Daily Mail

Ten years on... Labour’s Welsh NHS ‘fails to learn’ from hospital scandal

- By Mark Hookham

THE Labour-run Welsh NHS has failed to learn the lessons of one of Britain’s most shocking hospital scandals, according to a report.

The Mail on Sunday revealed in 2014 how elderly patients at a hospital in North Wales were left covered in faeces, injured themselves crawling on urinecover­ed floors and were physically restrained with tables and chairs.

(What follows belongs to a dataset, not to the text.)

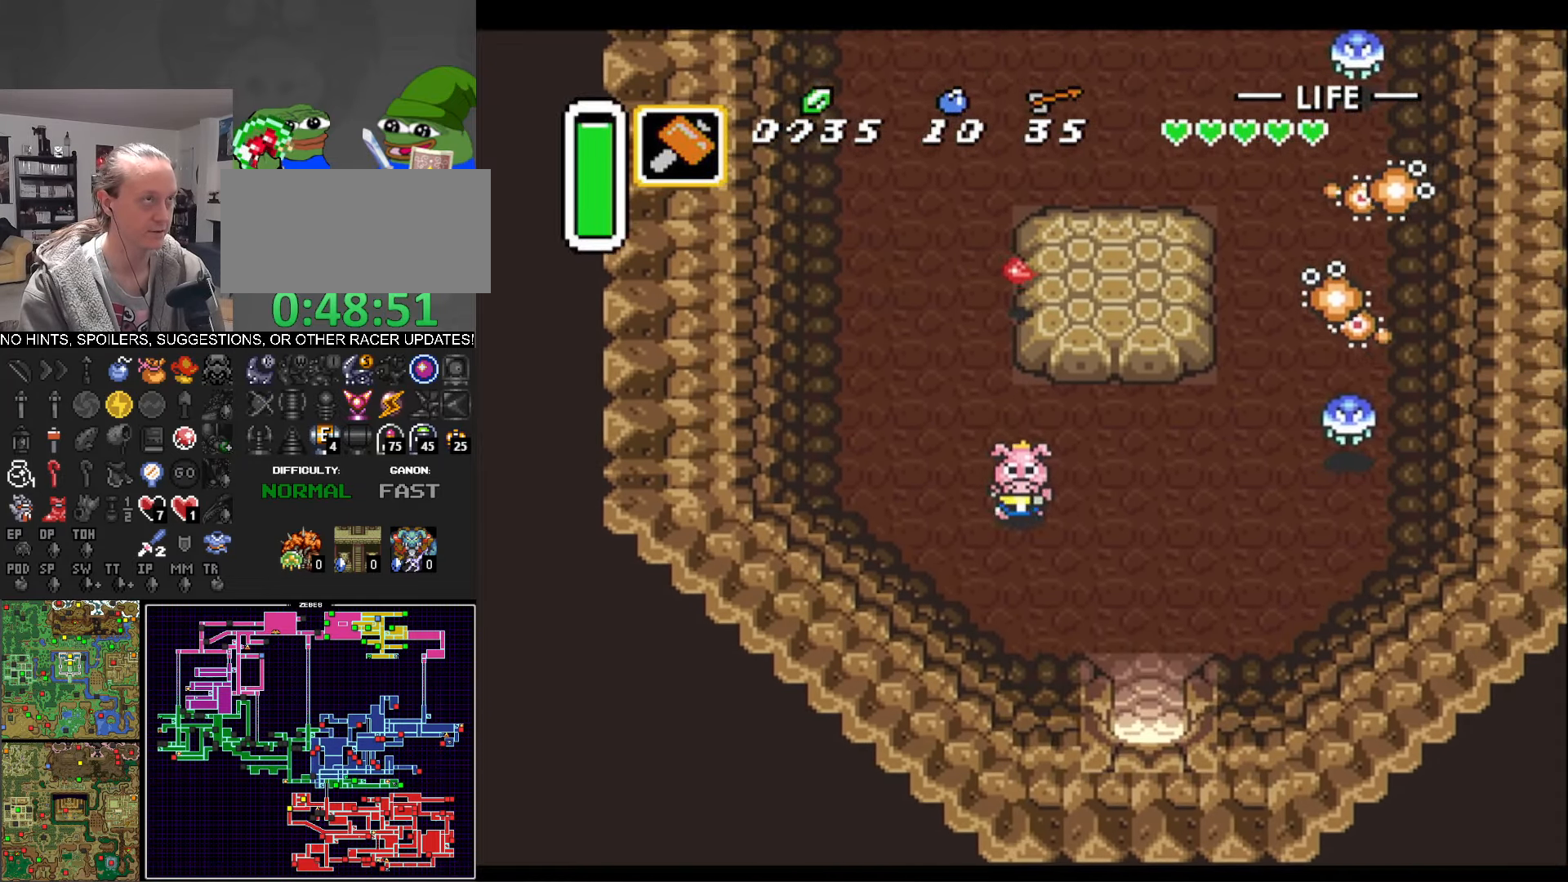
{"buttons": ["DPAD_DOWN"], "events": [[400, "DPAD_RIGHT", "up"]]}
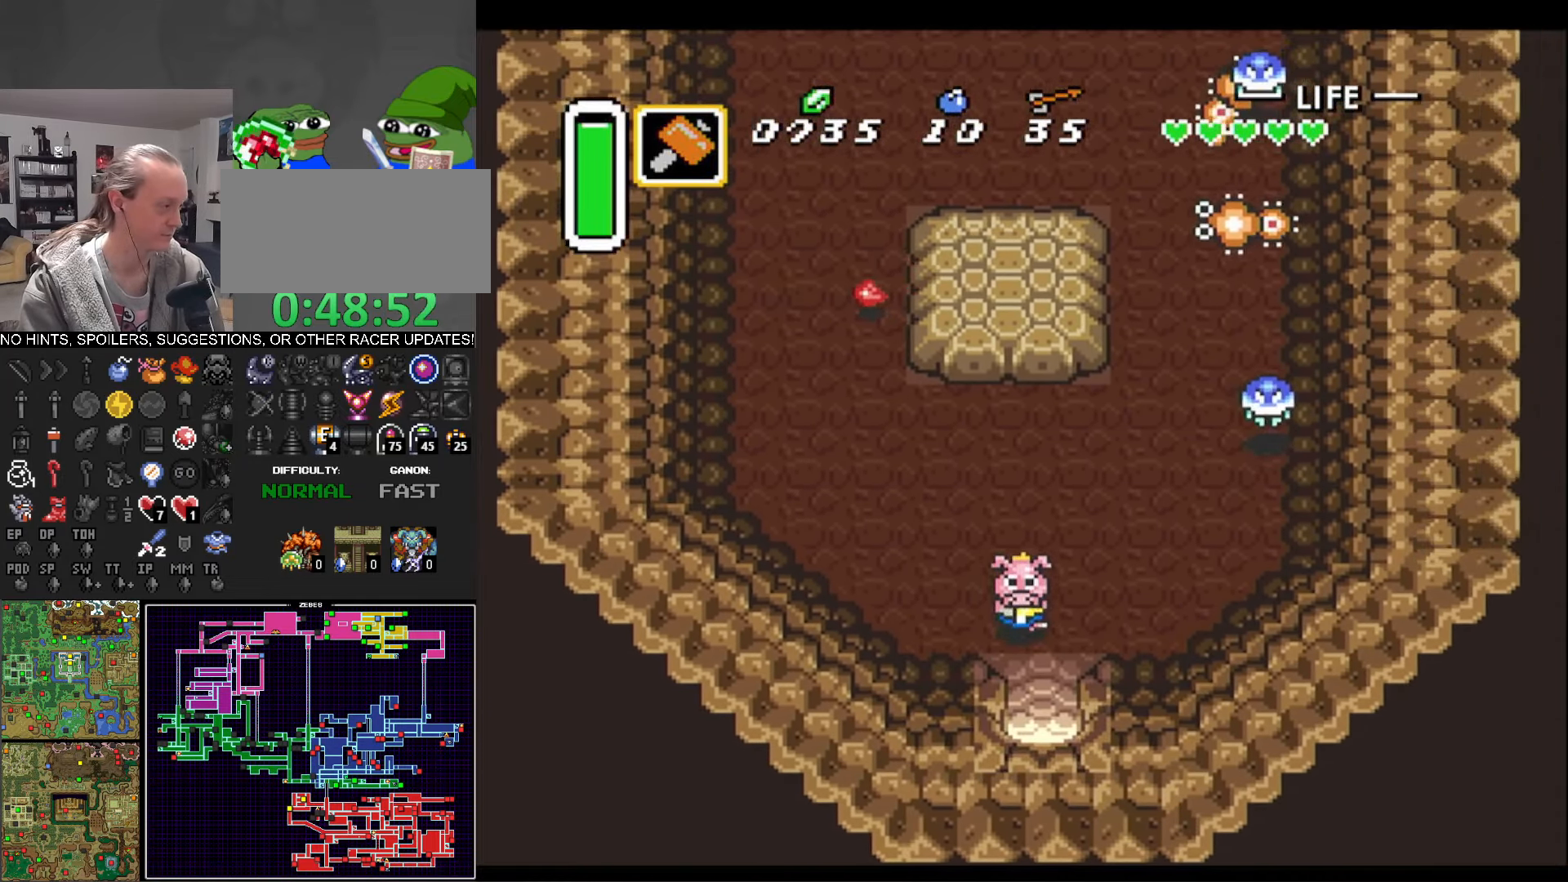
{"buttons": ["DPAD_DOWN"], "events": []}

Nurses in the Tawel Fan dementia ward at Glan Clwyd Hospital, near Rhyl, were found to have threatened and sworn at patients, left them naked and taunted them about their past love lives.

Almost a decade on, a fresh review commission­ed by the Welsh government has found NHS bosses failed to implement a string of recommenda­tions to prevent the appalling abuse being repeated.

Health expert Donna Ockenden made 50 recommenda­tions across two reviews into the scandal. But the new report by the Royal College of Psychiatri­sts (RCP), seen by the Mail, could only find ‘good’ evidence that just 19 of her recommenda­tions had been fully implemente­d by Betsi Cadwaladr University Health Board, which manages the hospital.

It found ‘some’ evidence another 28 had been implemente­d. There was little evidence of progress on the other three.

Ms Ockenden’s second review in 2018 said the board’s leadership was ‘wholly inappropri­ate and significan­tly flawed’ and found it employed just one consultant nurse who specialise­d in dementia.

Six years on, the RCP could find no consultant nurse ‘with specific responsibi­lity for dementia within the mental health and disability directorat­e’.

Relatives of former patients on the ward, which closed before the MoS exposé, voiced their anger last night. John Stewart, 59, whose late father-inlaw John Martindale was on Tawel Fan, described it as a ‘disgrace’.

He confronted Vaughan Gething, Welsh health minister from 2016 to 2021 and now first minister, with the report as the politician kicked off Labour’s election campaign in Llandudno on Thursday. ‘He’d not even read it,’ said Mr Stewart.

In 2018, a report by the Health and Care Advisory Service found no ‘institutio­nal abuse’ at Tawel Fan but accepted there were failings. It made 15 recommenda­tions – the RCP found ‘good’ evidence that nine had been implemente­d.

The Welsh Government said the health board accepted the review’s key findings and ‘we expect them to deliver those’.

Betsi Cadwaladr chief executive Carol Shillabeer said it was ‘determined to take action that improves services’.